Mr Johnson suggests his firm ‘must be doing a good job’ if the press is so against it, adding that media reporting is generally inaccurate and does not get to grips with the law. He emphasises that his firm would never tell people to move to land without permission, but advises them if they do.


The usual concerns of locals about anti-social behaviour took a more serious turn in Chobham last month when a married father-of-five, Paul Cash, was murdered on one site, which has been home to about 125 travellers. It was subject to a planning inquiry that could lead to its closure. ‘The land isn’t suitable for any form of development and certainly not a gypsy caravan site,’ says Ms Humphreys. ‘It is green-belt land, on a flood plain and a designated natural conservation site.
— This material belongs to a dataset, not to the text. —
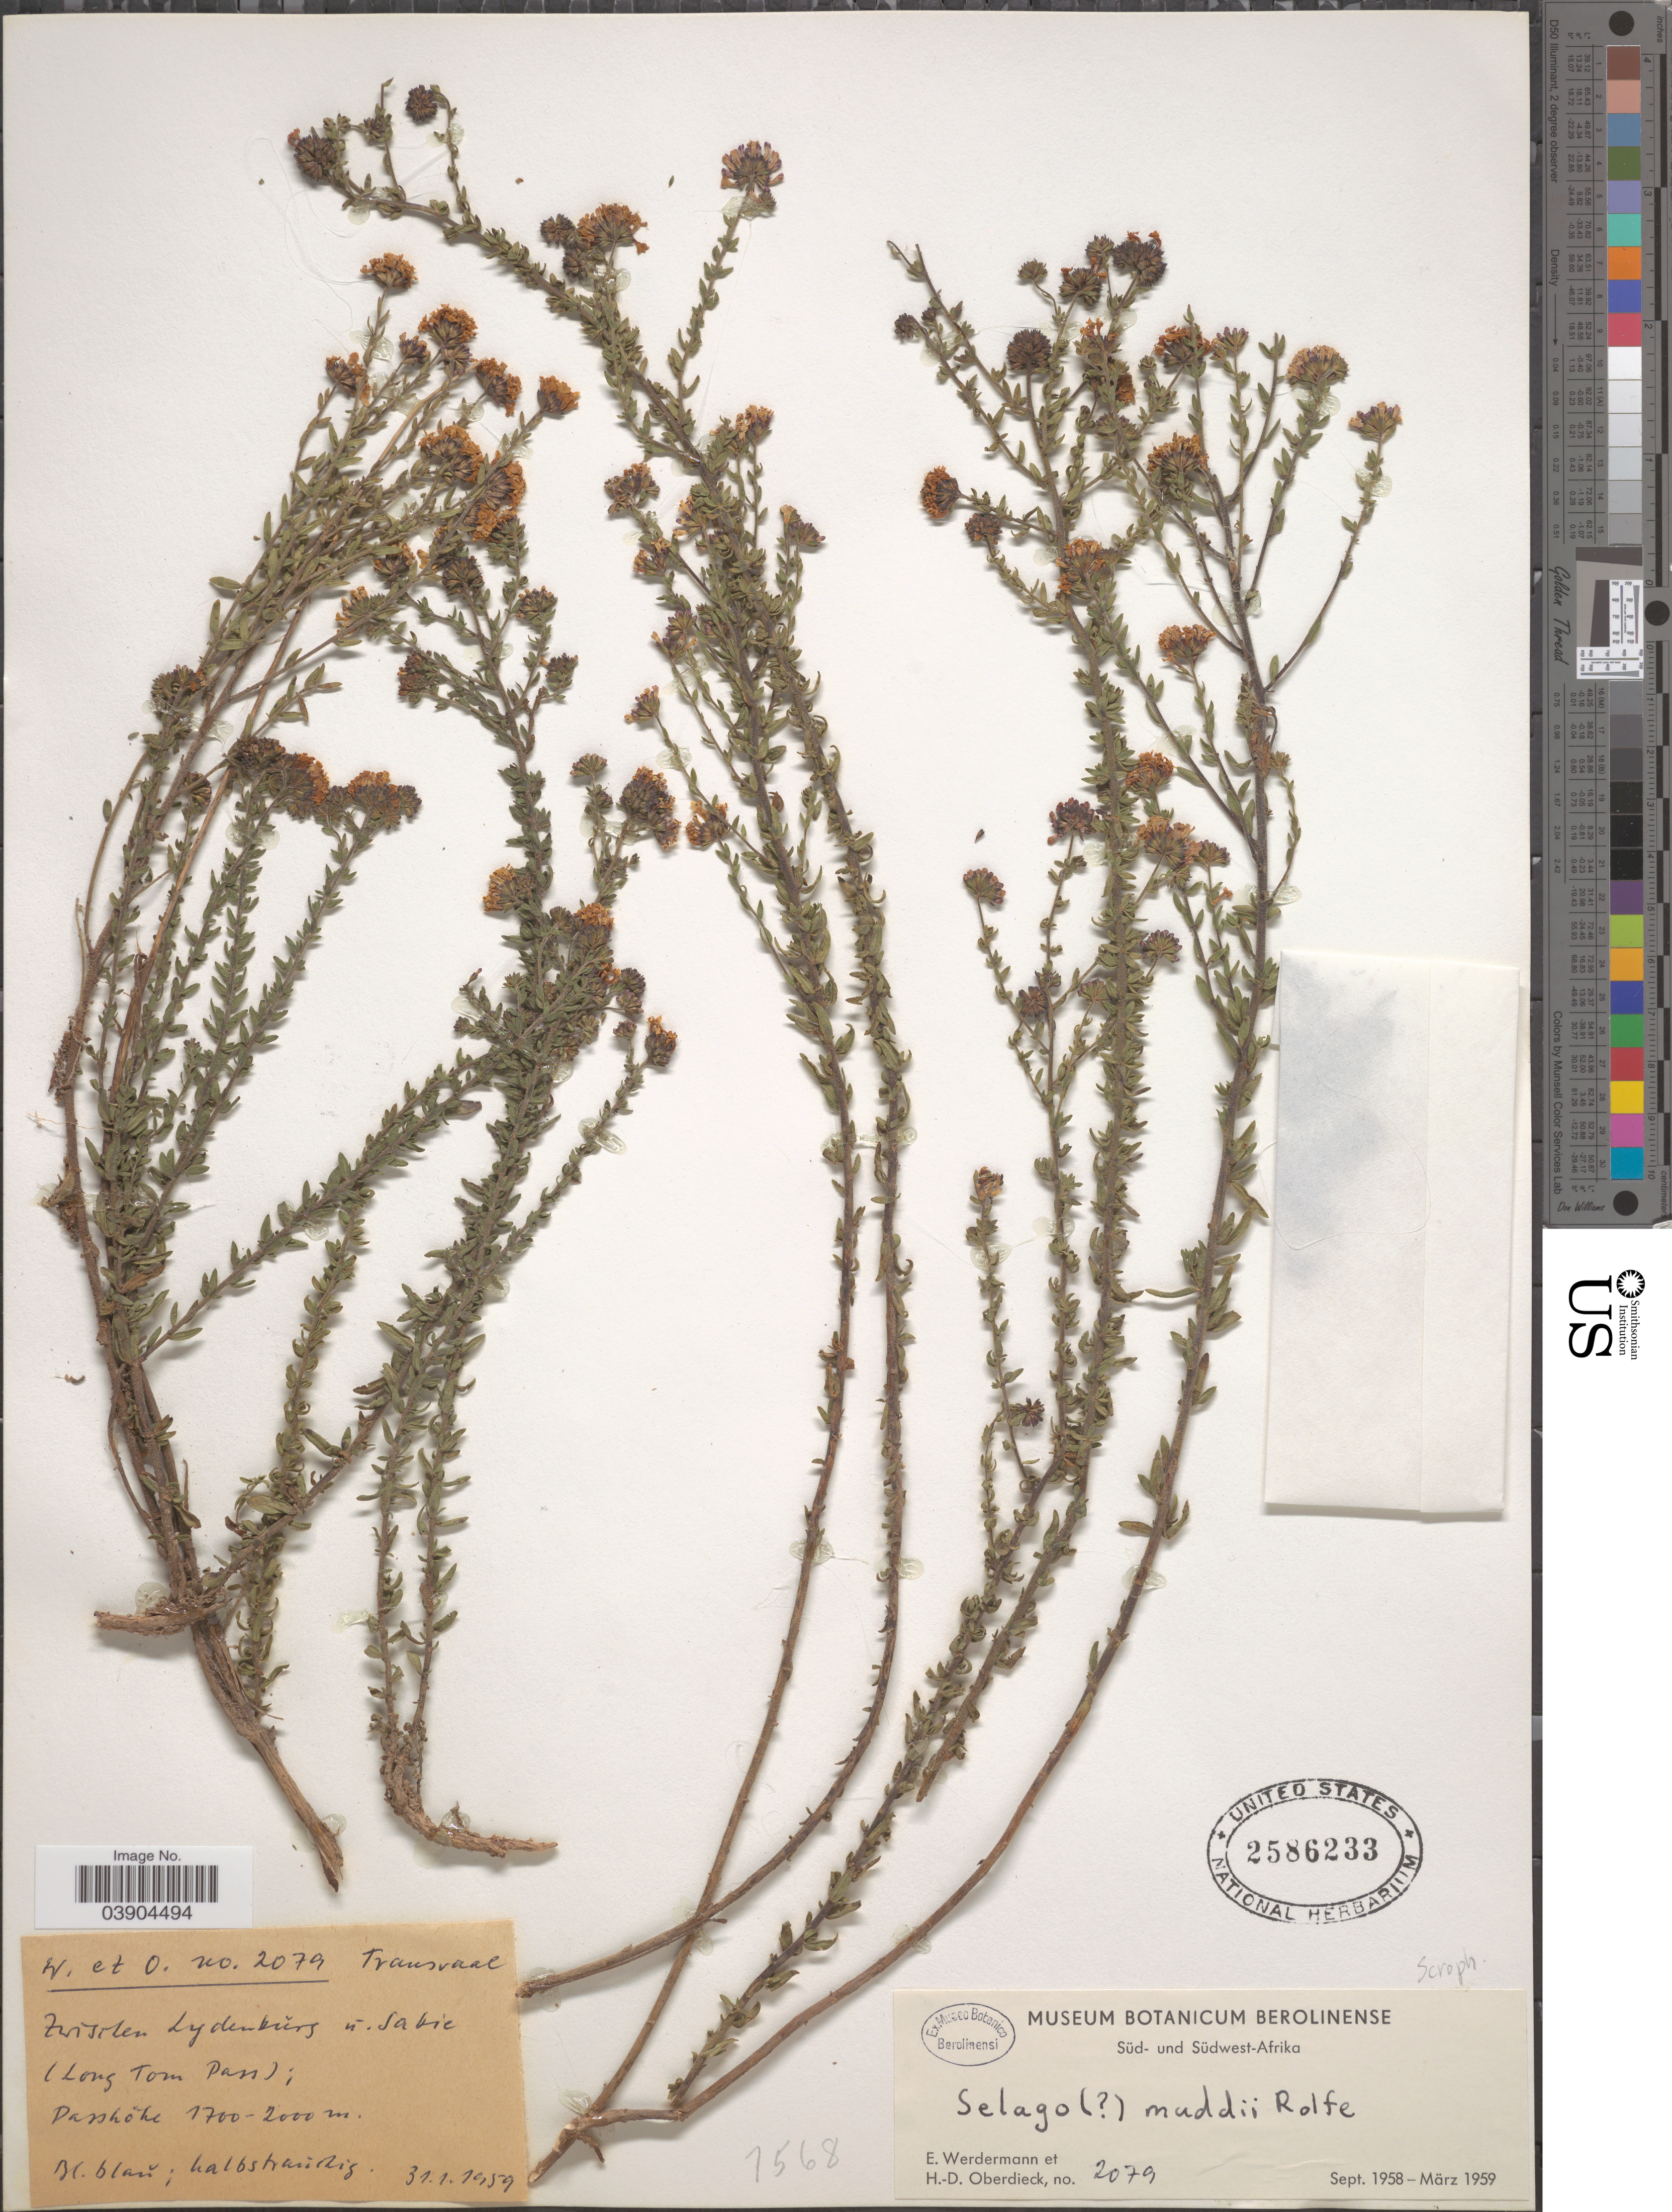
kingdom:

It has every kind of restriction on planning that one could possibly imagine.’


The solicitor contends that there needs to be a greater recognition that gypsies and travellers need sites. ‘Personally, I think we should go back to the point where councils are obliged to fund sites for travelling people – all councils – whether transit or permanent sites or a combination of both,’ she says.


The Chobham sites are owned in whole or part by their occupants. The Law Lords will soon have to decide on whether gypsies camped on local authority land without permission in Leeds can fight eviction by arguing that it infringes their human rights. Ashley Underwood QC, representing Leeds City Council, which last month successfully overturned the appeal, told the judges after they gave permission for the case to go to the House of Lords that delay was ‘liable to stop all possession proceedings dead in every county court in the country’.


Keith Lomax, a partner at Leeds firm Davies Gore Lomax, has been acting for gypsies and travellers for about 13 years. He is acting for the Maloney family, whose defence is that possession proceedings would infringe their rights under article 8 of the European Convention on Human Rights (the right to respect for private and family life, home and correspondence).


He reckons much of the press coverage of the case has been ‘completely untrue [and] ridiculous’. One newspaper report started as follows: ‘Only the Law Lords can stop anarchy coming to open spaces right across Leeds.’ The Community Legal Partnership reports that its clients are being evicted on ‘a daily basis’.


‘Even if there’s the outcome which I hope there will be, it wouldn’t actually block possession orders,’ explains Mr Lomax. ‘All that such an outcome would do is require local authorities to take individual human circumstances into account. There would be plenty of situations where it would be plain to a local authority that, even if they were to take into account everything, the balance would weigh sufficiently on their side.’


Finally, after what Mr Johnson reckons to be ‘an amazing array’ of reviews and reports, Labour introduced the Planning and Compulsory Purchase Act 2004, which places an obligation on local authorities to identify possible locations for gypsy sites, but falls short of a statutory obligation to provide them. Last November, the House of Commons’ local government and planning select committee reported that more than 3,500 gypsies and travellers had no legal place to park their caravans.


Mr Johnson maintains that the government, despite a recommendation from that committee supported by the Association of Chief Police Officers, the National Farmers Union and some residents, is currently ‘fighting shy of reintroducing the duty [to provide sites], presumably mindful of the upcoming general election’.


The solicitor points out that there was cross-party consensus on the 2004 legislation and reckons that the Conservatives have now ‘broken ranks presumably for electoral gain and jumped on the press bandwagon’. He predicts that the ‘only logical conclusion’ of this approach is that gypsies and travellers will have to go into housing and be ‘assimilated’ or that they will have to leave the country.


‘This is really a proposal to introduce a quiet and relatively sanitised form of ethnic cleansing,’ Mr Johnson says. ‘It appears that gypsies and travellers, in common with asylum seekers, remain a group that what amounts to discrimination and prejudice can be aimed at. If you take certain press headlines and substitute the word “black” or “Jew” for the word “gypsy” or “traveller”, this becomes very apparent.’